START MATERIAL SUPPLIED

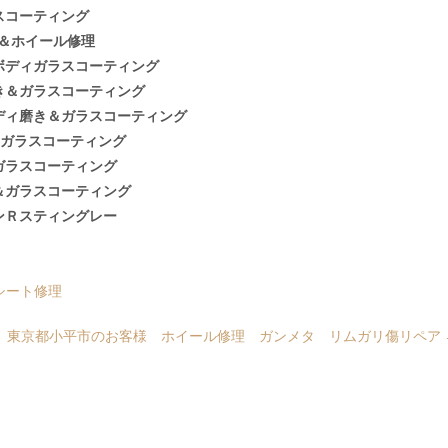
スコーティング
グ＆ホイール修理
ボディガラスコーティング
き＆ガラスコーティング
ディ磨き＆ガラスコーティング
 ガラスコーティング
ガラスコーティング
＆ガラスコーティング
ンＲスティングレー
シート修理
東京都小平市のお客様 ホイール修理 ガンメタ リムガリ傷リペア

END MATERIAL SUPPLIED

■ YOUR GOAL ■
Copy out the entries above in full and exactly, skipping every picture.

■ RESULT ■
スコーティング
グ＆ホイール修理
ボディガラスコーティング
き＆ガラスコーティング
ディ磨き＆ガラスコーティング
 ガラスコーティング
ガラスコーティング
＆ガラスコーティング
ンＲスティングレー
シート修理
東京都小平市のお客様 ホイール修理 ガンメタ リムガリ傷リペア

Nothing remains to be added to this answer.